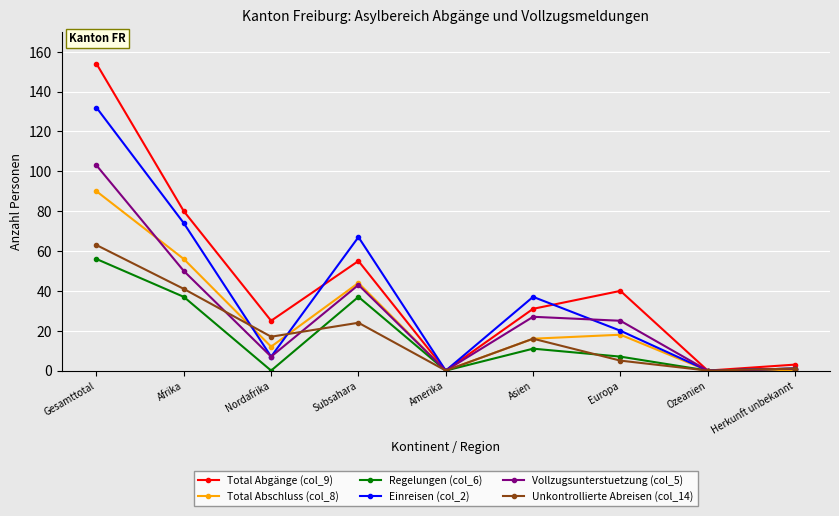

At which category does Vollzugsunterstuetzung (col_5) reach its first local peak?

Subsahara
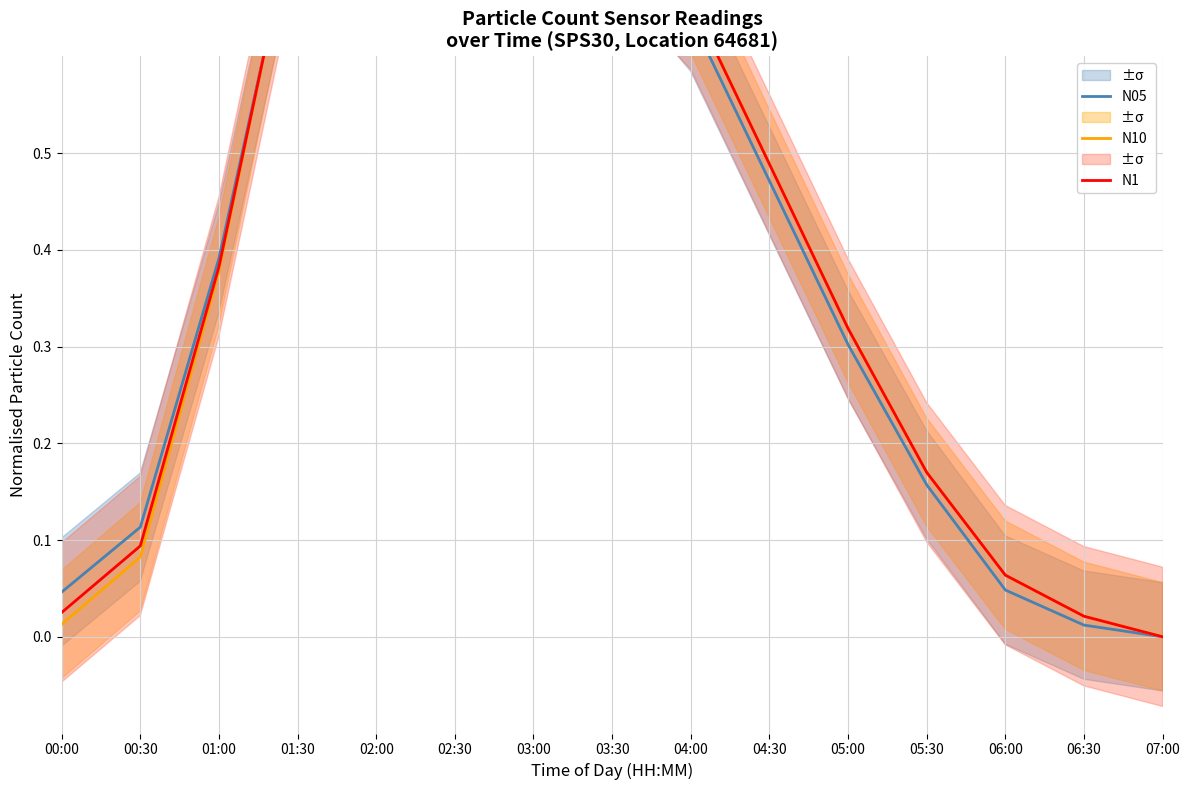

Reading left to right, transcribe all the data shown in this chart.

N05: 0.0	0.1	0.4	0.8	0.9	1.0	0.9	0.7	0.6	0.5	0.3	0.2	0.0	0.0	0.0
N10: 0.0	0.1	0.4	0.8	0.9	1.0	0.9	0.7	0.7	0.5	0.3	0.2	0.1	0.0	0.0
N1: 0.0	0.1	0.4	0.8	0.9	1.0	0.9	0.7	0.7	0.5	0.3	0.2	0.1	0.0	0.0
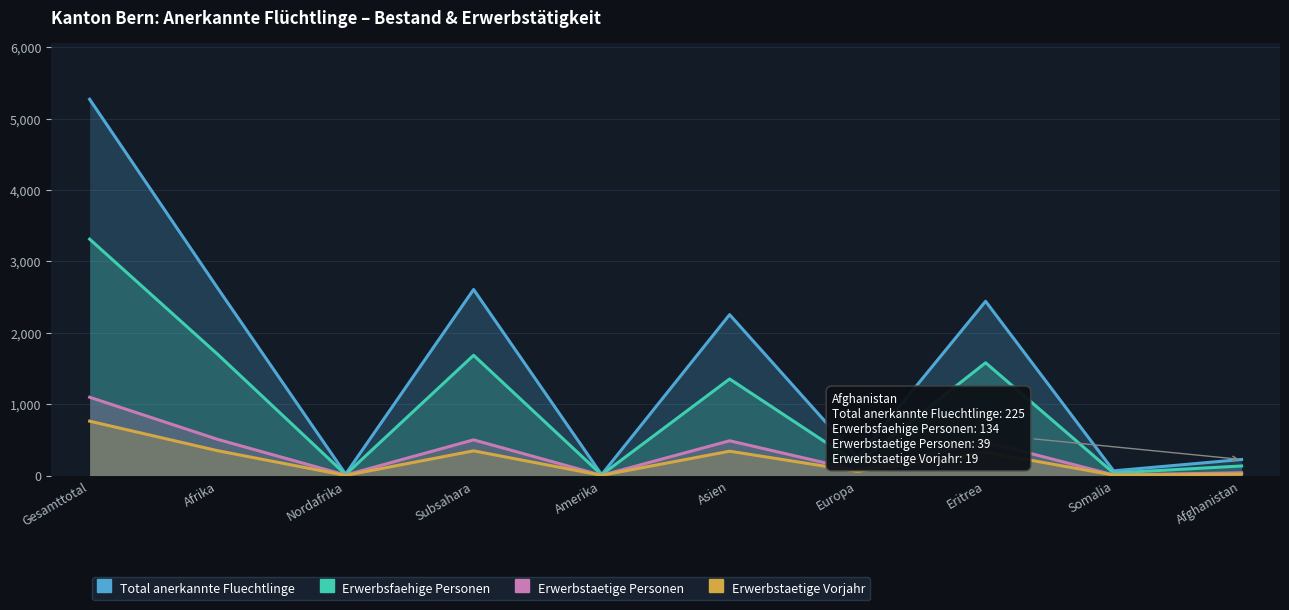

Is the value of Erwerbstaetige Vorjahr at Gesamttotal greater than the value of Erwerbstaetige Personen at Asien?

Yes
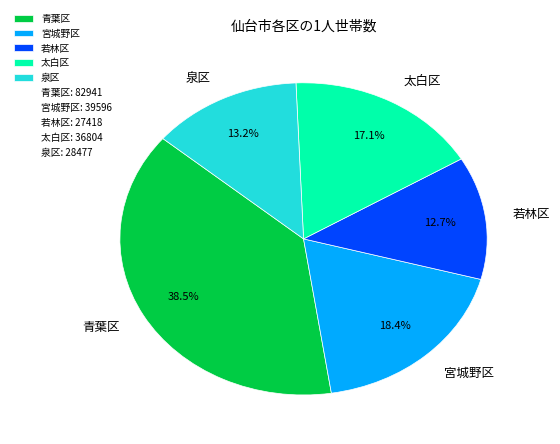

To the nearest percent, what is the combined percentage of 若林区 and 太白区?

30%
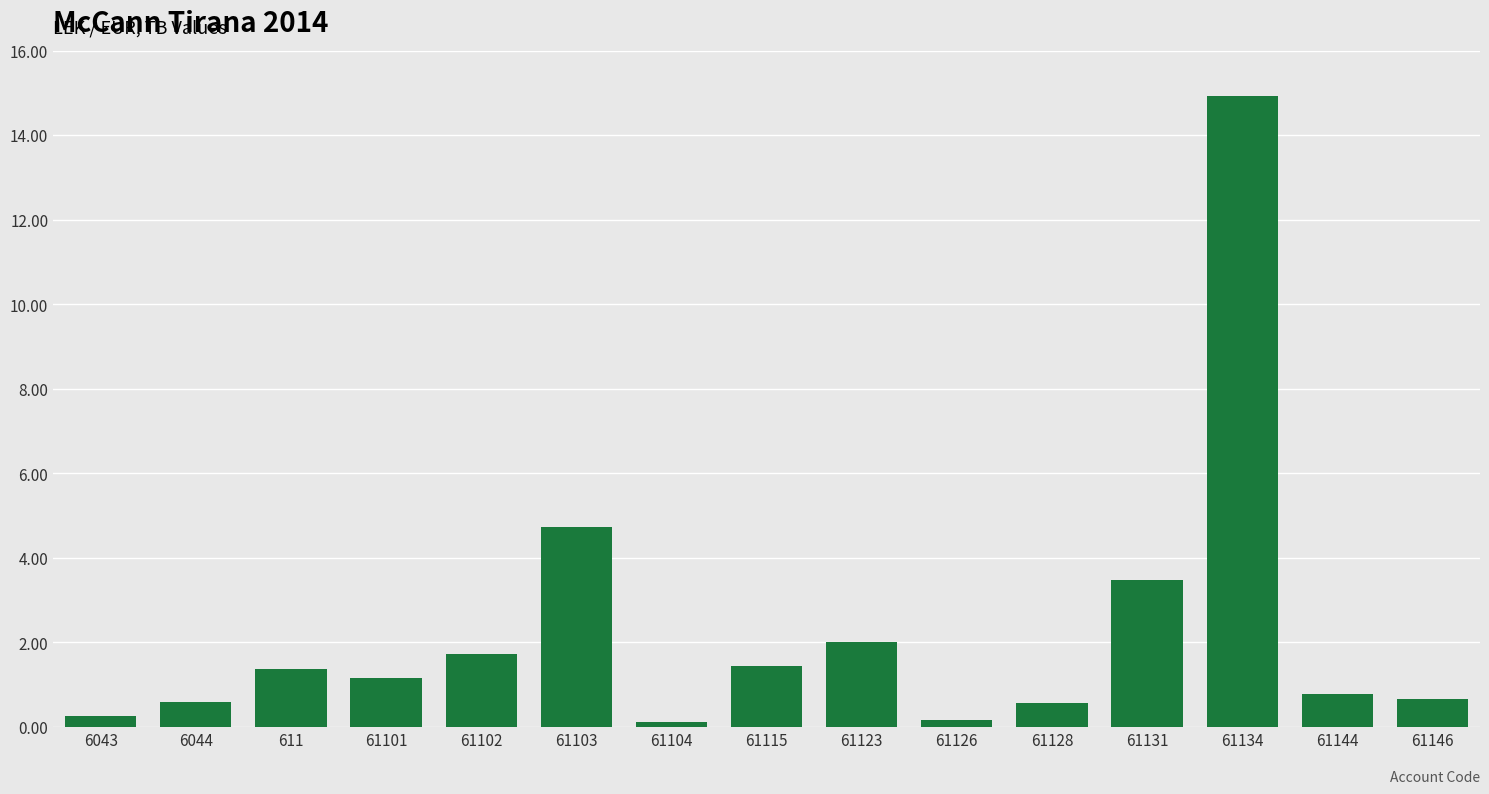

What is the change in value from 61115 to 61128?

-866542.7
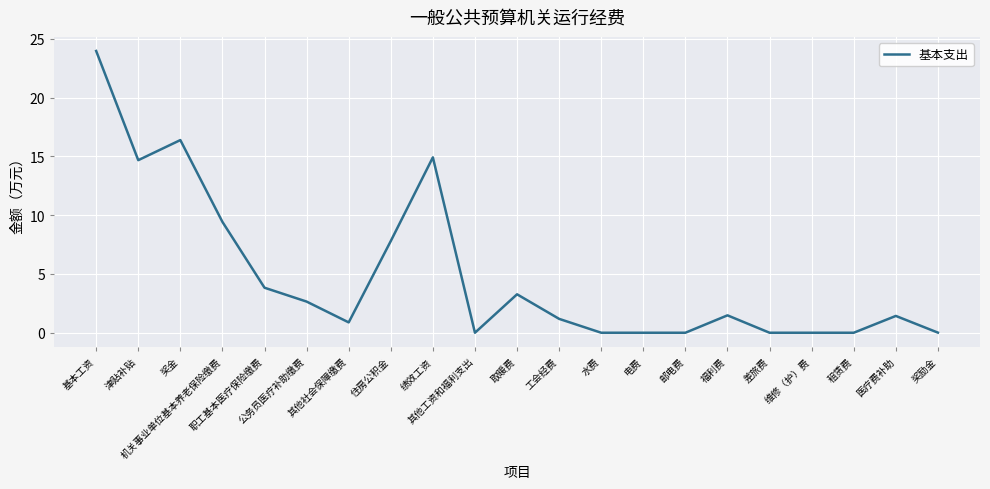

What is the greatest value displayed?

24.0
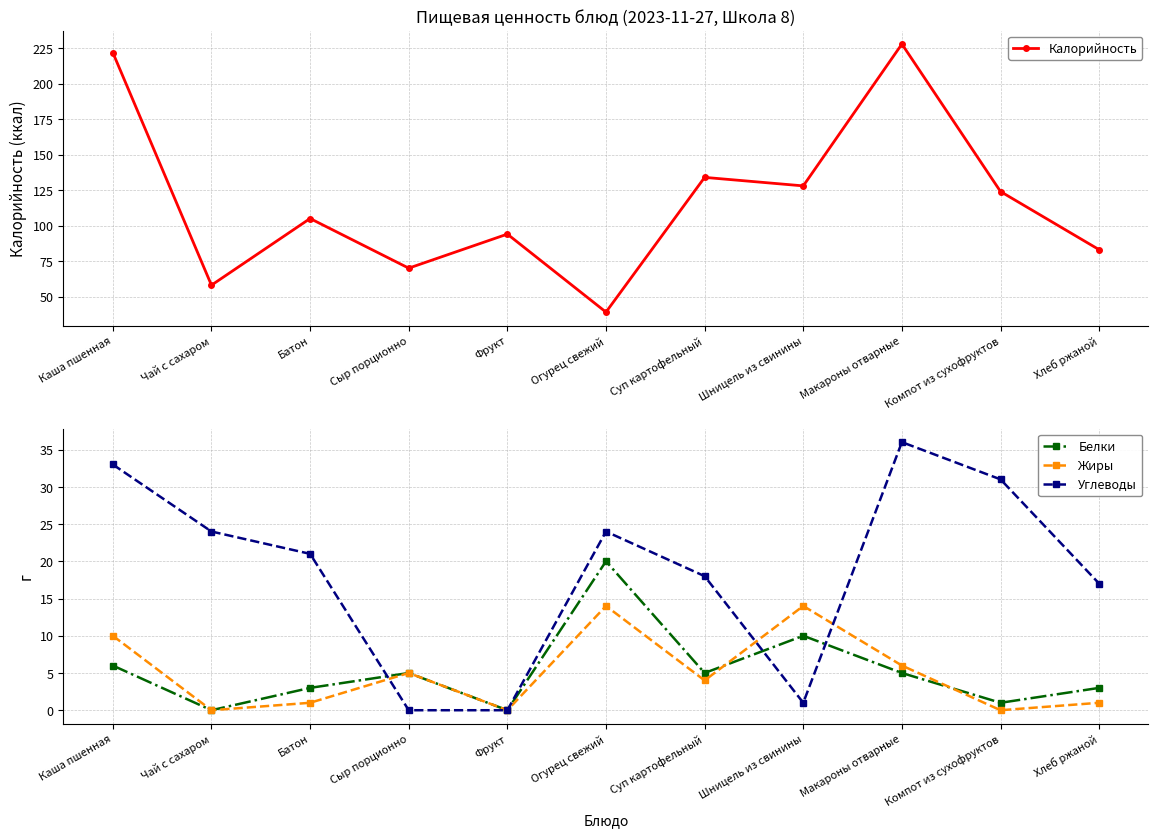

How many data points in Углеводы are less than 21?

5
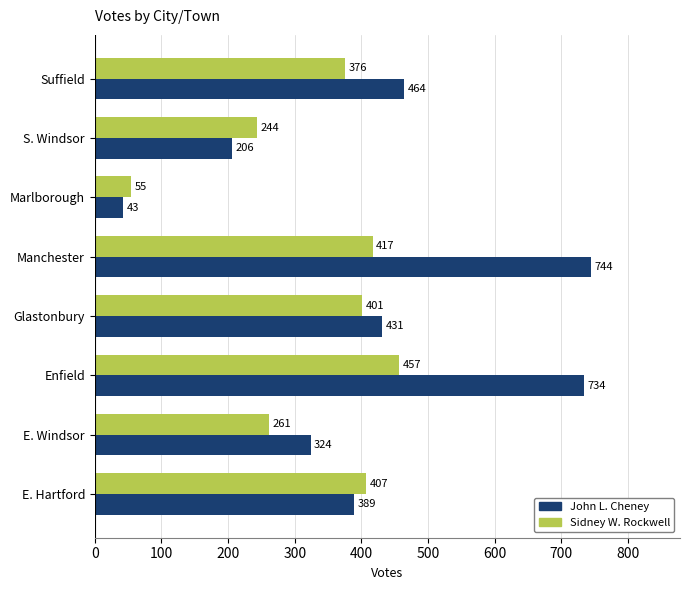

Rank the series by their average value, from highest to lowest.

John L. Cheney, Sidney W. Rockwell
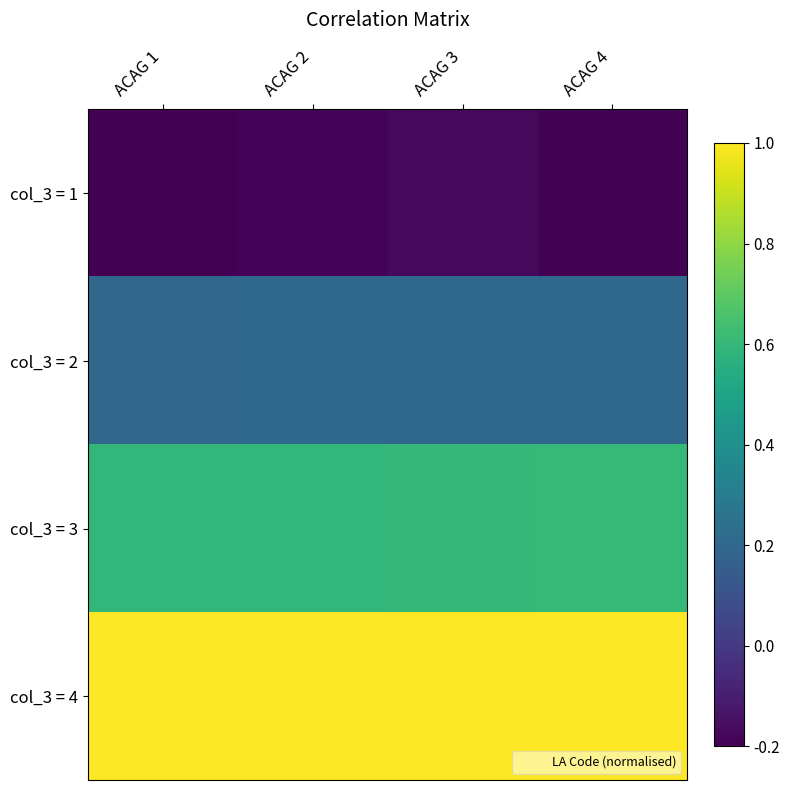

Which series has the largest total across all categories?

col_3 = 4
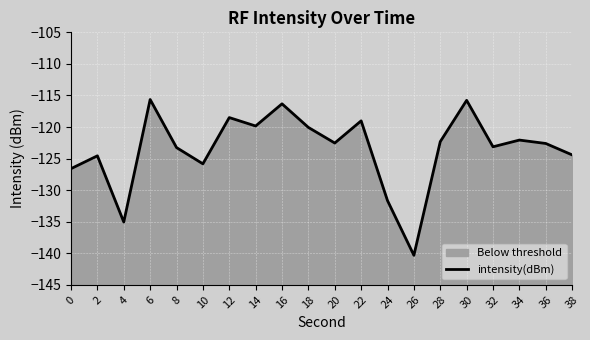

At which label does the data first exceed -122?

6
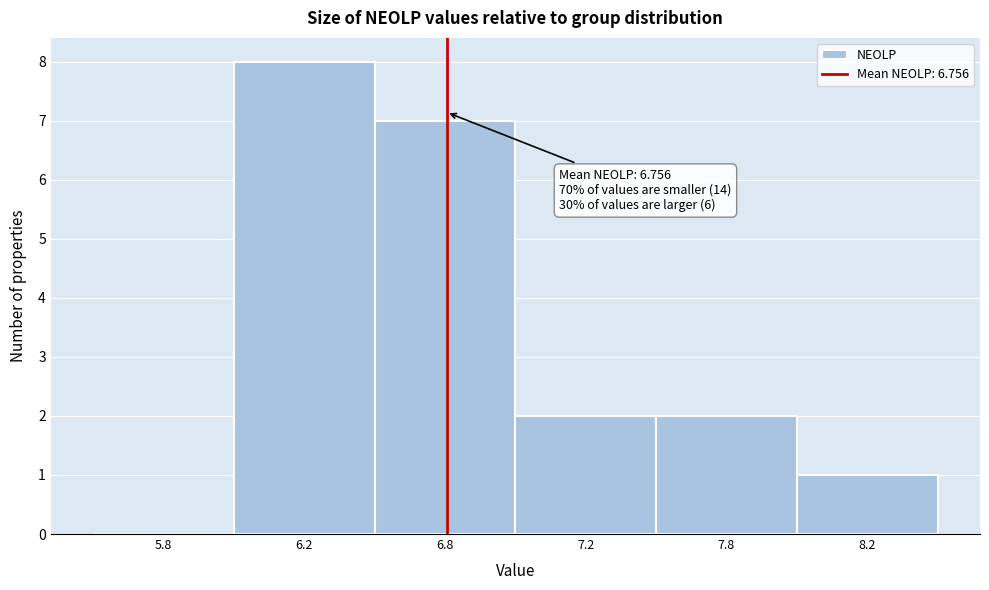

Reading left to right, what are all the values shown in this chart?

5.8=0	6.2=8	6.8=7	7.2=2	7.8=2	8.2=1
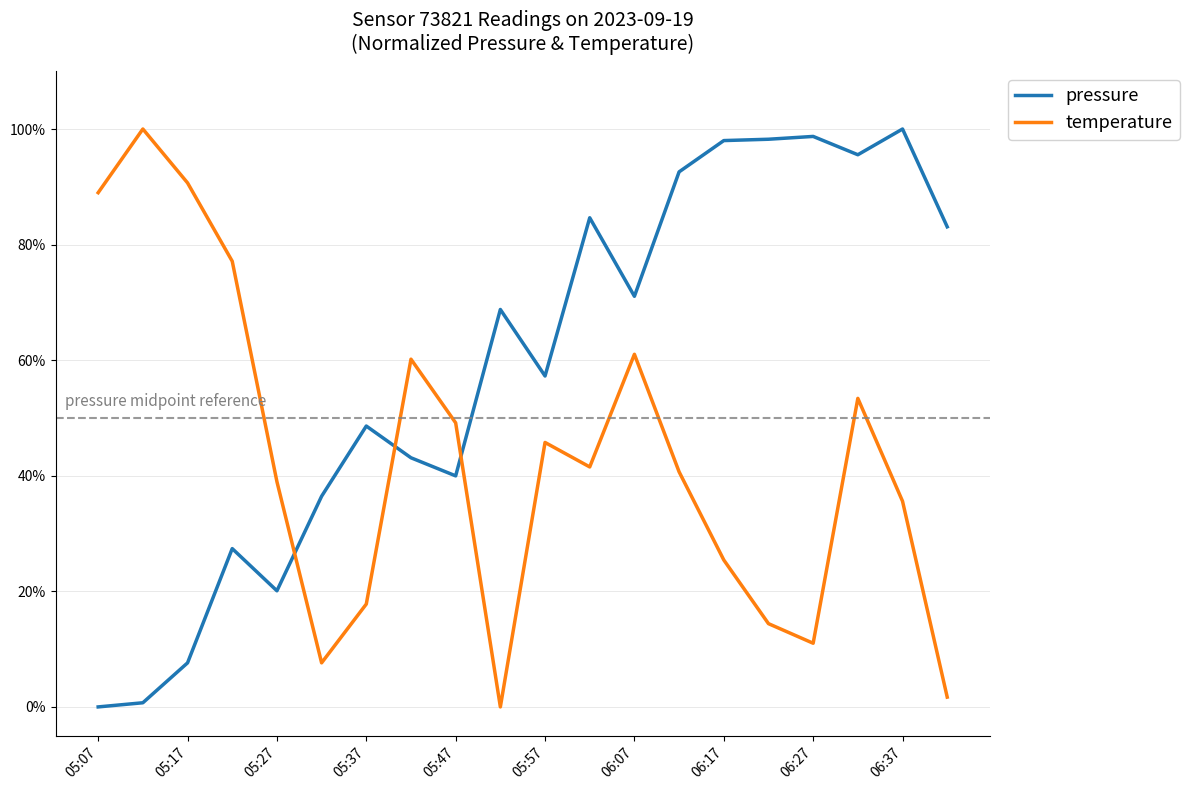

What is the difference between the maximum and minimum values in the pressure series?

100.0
====
### TAREA ASIGNADA
Filtra el material anterior y copia todas las líneas en las que aparezca la palabra "than".

### ÁREA DE RESPUESTA
Is the value of Erwerbstaetige Vorjahr at Gesamttotal greater than the value of Erwerbstaetige Personen at Asien?
How many data points in Углеводы are less than 21?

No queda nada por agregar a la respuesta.